The name “Yiali Tzami” comes from the Turkish “Yali Tzamissi”, meaning “seaside mosque”. The mosque was a Muslim place of worship until 1923, when the last Muslims left Crete at the exchange of populations between Greece and Turkey. In the courtyard were palm trees and the tombs of various pashas.
Archaeological Museum of Chania
The Archaeological Museum of Chania is a museum located in the former Venetian Monastery of Saint Francis at 25 Chalidon Street, Chania, Crete, Greece. It was established in 1962.
The museum contains a substantial collection of Minoan and Roman artifacts excavated from around the city of Chania and the surrounding regional unit, including pieces from the ancient cities of Kydonia, Idramia, Aptera, Polyrinia, Kissamos, Elyros, Irtakina, Syia and Lissos, and also from Axos and Lappa in Rethymno regional unit.

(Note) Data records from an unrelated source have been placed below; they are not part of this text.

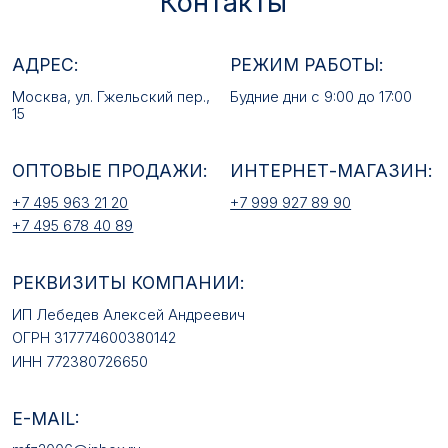
+7 495 678 40 89
РЕКВИЗИТЫ КОМПАНИИ:
ИП Лебедев Алексей Андреевич
ОГРН 317774600380142
ИНН 772380726650
E-MAIL:
mfz2006@inbox.ru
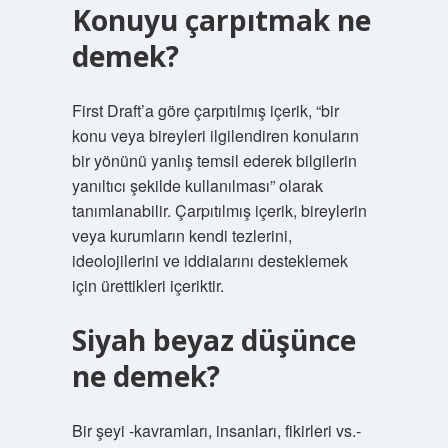
Konuyu çarpıtmak ne
demek?
First Draft’a göre çarpıtılmış içerik, “bir
konu veya bireyleri ilgilendiren konuların
bir yönünü yanlış temsil ederek bilgilerin
yanıltıcı şekilde kullanılması” olarak
tanımlanabilir. Çarpıtılmış içerik, bireylerin
veya kurumların kendi tezlerini,
ideolojilerini ve iddialarını desteklemek
için ürettikleri içeriktir.
Siyah beyaz düşünce
ne demek?
Bir şeyi -kavramları, insanları, fikirleri vs.-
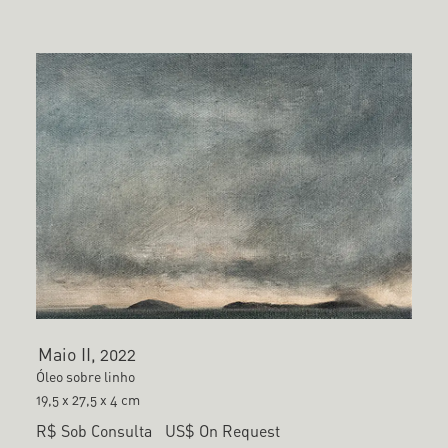
Maio II, 2022
Óleo sobre linho
19,5 x 27,5 x 4 cm
R$ Sob Consulta
US$ On Request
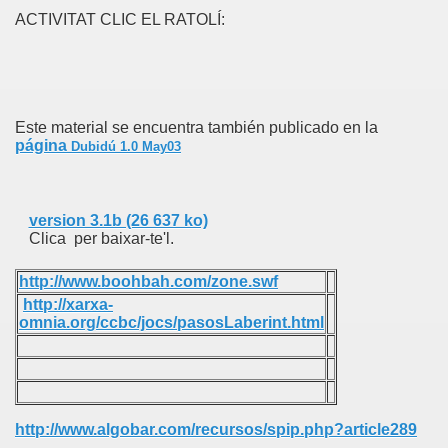
ACTIVITAT CLIC EL RATOLÍ:
Este material se encuentra también publicado en la
página
Dubidú 1.0 May03
version 3.1b (26 637 ko)
Clica per baixar-te'l.
http://www.boohbah.com/zone.swf
http://xarxa-
omnia.org/ccbc/jocs/pasosLaberint.html
http://www.algobar.com/recursos/spip.php?article289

The museum contains a wide range of coins, jewellery, vases, sculpture, clay tablets with inscriptions, stelae and mosaics. The collection includes a clay sealing from Kasteli, with a representation of a Minoan city and its patron deity dated to the second half of the 15th century BC. There is a clay pyxis with a representation of a kithara player excavated from a chamber tomb in the area of Koiliaris in Kalyves-Aptera dated to 1300–1200 BC. There is also a clay tablet inscribed with Linear A script from Kasteli, dated to 1450 BC and small clay tablets with texts in Linear B script dated to 1300.